In 1921 he was interned in a camp in Kalisz, Poland where he organized and ethnographic ensemble and taught bandura. When it became known that negotiations had been initiated for the repatriation of those that were interned to Soviet Ukraine, he moved to Prague.
In Czechoslovakia he lived in Prague and Podebrady from 1923 to 1929. There he completed his studies in Medicine at the Podebrady Academy. Here he met and married the future Ukrainian poetess Olena Teliha and continued his involvement with the bandura being active in the formation of a bandura school and a second Bandurist Capella in Prague.
In 1926 he was the editor of a collection of pieces for the bandura published in Prague under the auspices of the "Kobzar" society.

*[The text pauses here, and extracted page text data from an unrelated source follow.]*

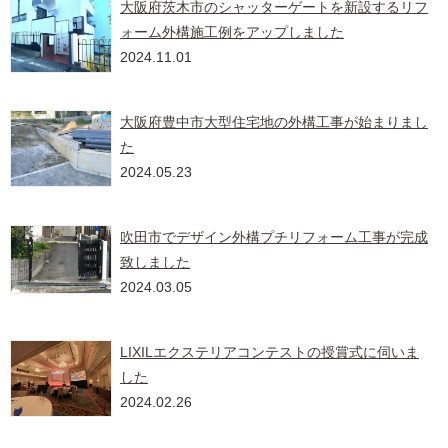
大阪府茨木市のシャッターゲートを新設するリフ
ォーム外構施工例をアップしました
2024.11.01
大阪府豊中市大型住宅地の外構工事が始まりまし
た
2024.05.23
吹田市でデザイン外構プチリフォーム工事が完成
致しました
2024.03.05
LIXILエクステリアコンテストの授賞式に伺いま
した
2024.02.26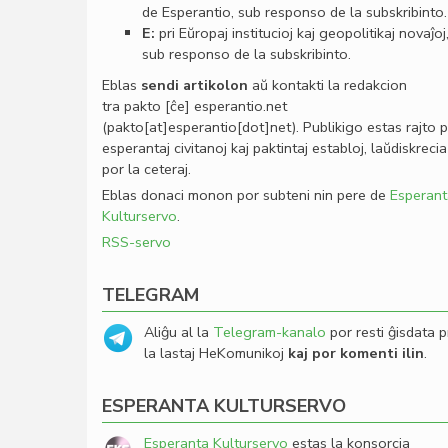
de Esperantio, sub responso de la subskribinto.
E:
pri Eŭropaj institucioj kaj geopolitikaj novaĵoj
sub responso de la subskribinto.
Eblas
sendi
artikolon
aŭ kontakti la redakcion
tra
pakto
[ĉe]
esperantio
.
net
(pakto[at]esperantio[dot]net)
. Publikigo estas rajto 
esperantaj civitanoj kaj paktintaj establoj, laŭdiskrecia
por la ceteraj.
Eblas donaci monon por subteni nin pere de
Esperant
Kulturservo
.
RSS-servo
TELEGRAM
Aliĝu al la
Telegram-kanalo
por resti ĝisdata p
la lastaj HeKomunikoj
kaj por komenti ilin
.
ESPERANTA KULTURSERVO
Esperanta Kulturservo
estas la konsorcia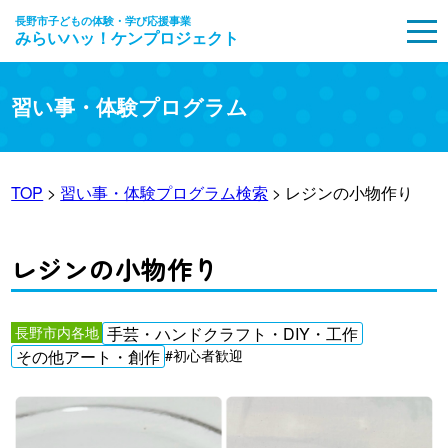
長野市子どもの体験・学び応援事業
みらいハッ！ケンプロジェクト
MENU
習い事・体験プログラム
TOP
>
習い事・体験プログラム検索
> レジンの小物作り
レジンの小物作り
長野市内各地
手芸・ハンドクラフト・DIY・工作
その他アート・創作
#初心者歓迎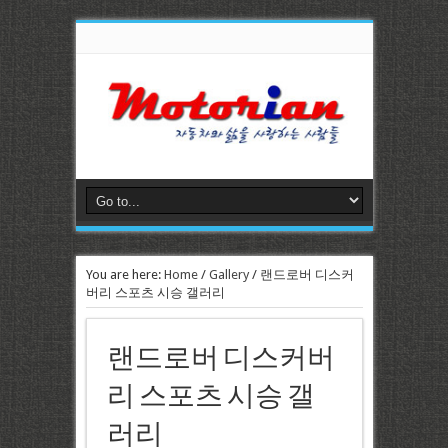
You are here:
Home
/
Gallery
/
랜드로버 디스커
버리 스포츠 시승 갤러리
랜드로버 디스커버
리 스포츠 시승 갤
러리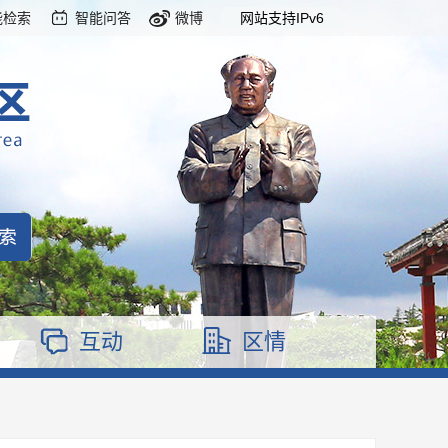
能检索
智能问答
微博
网站支持IPv6
互动
区情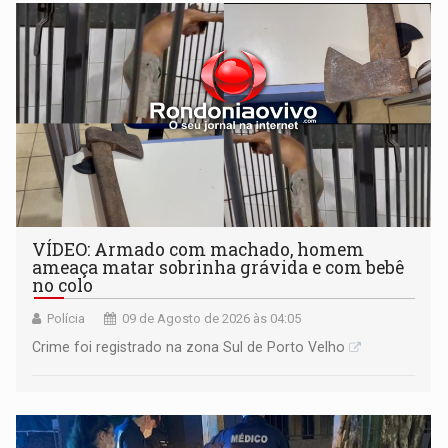
VÍDEO: Armado com machado, homem
ameaça matar sobrinha grávida e com bebê
no colo
Polícia
09 de Agosto de 2026 às 04:05
Crime foi registrado na zona Sul de Porto Velho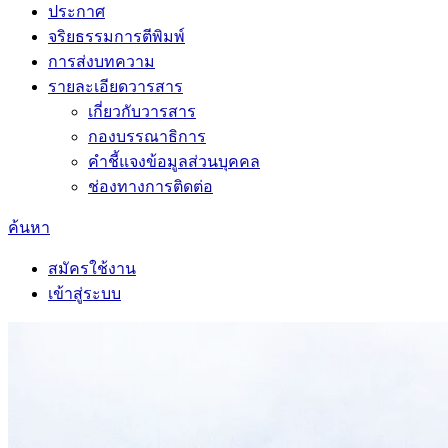
ประกาศ
จริยธรรมการตีพิมพ์
การส่งบทความ
รายละเอียดวารสาร
เกี่ยวกับวารสาร
กองบรรณาธิการ
คำชี้แจงข้อมูลส่วนบุคคล
ช่องทางการติดต่อ
ค้นหา
สมัครใช้งาน
เข้าสู่ระบบ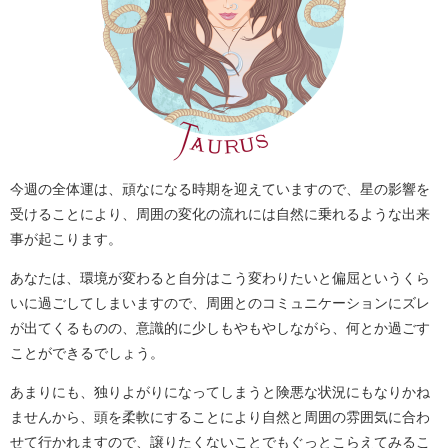
今週の全体運は、頑なになる時期を迎えていますので、星の影響を
受けることにより、周囲の変化の流れには自然に乗れるような出来
事が起こります。
あなたは、環境が変わると自分はこう変わりたいと偏屈というくら
いに過ごしてしまいますので、周囲とのコミュニケーションにズレ
が出てくるものの、意識的に少しもやもやしながら、何とか過ごす
ことができるでしょう。
あまりにも、独りよがりになってしまうと険悪な状況にもなりかね
ませんから、頭を柔軟にすることにより自然と周囲の雰囲気に合わ
せて行かれますので、譲りたくないことでもぐっとこらえてみるこ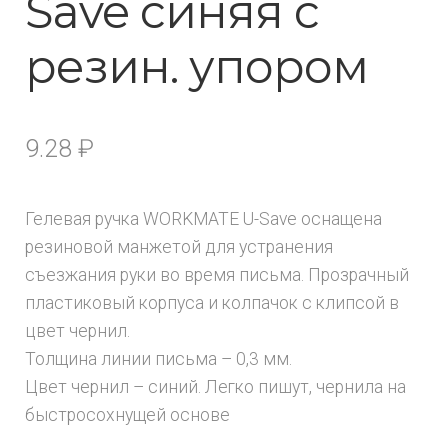
Save синяя с
резин. упором
9.28
₽
Гелевая ручка WORKMATE U-Save оснащена
резиновой манжетой для устранения
съезжания руки во время письма. Прозрачный
пластиковый корпуса и колпачок с клипсой в
цвет чернил.
Толщина линии письма – 0,3 мм.
Цвет чернил – синий. Легко пишут, чернила на
быстросохнущей основе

The book contained 12 pieces of his pieces printed on 24 pages. It was the first collection of bandura music ever published.
In 1929 he and his wife moved to Poland, where he lived in Warsaw until 1939. He performed as a professional musician throughout Western Ukraine during this time and recorded 6 works on 3 records for a Polish record company - "Syrena Electro". In 1939 he moved to Krakow.
His repertoire on the records included:
1) Zaporozhian march
2) Hej vydno selo
3) Oj lita orel
4) Oj ne khody Hrytsiu
6) Vstaye khmara
7) Oj na hori vohon' horyt'
In 1941 during the German occupation of Ukraine he returned with his wife to Kiev to participate in the rebuilding of Ukrainian culture in the capital.
Teliha was arrested together with his wife 9th February 1942 by the Gestapo. He was not involved in the publication of anti-German materials in the newspaper "Ukrayinske Slovo" and was offered his release. He chose not to leave his wife's side and was shot a few days later on the 21st (23rd) February in Babiy Yar, Kiev.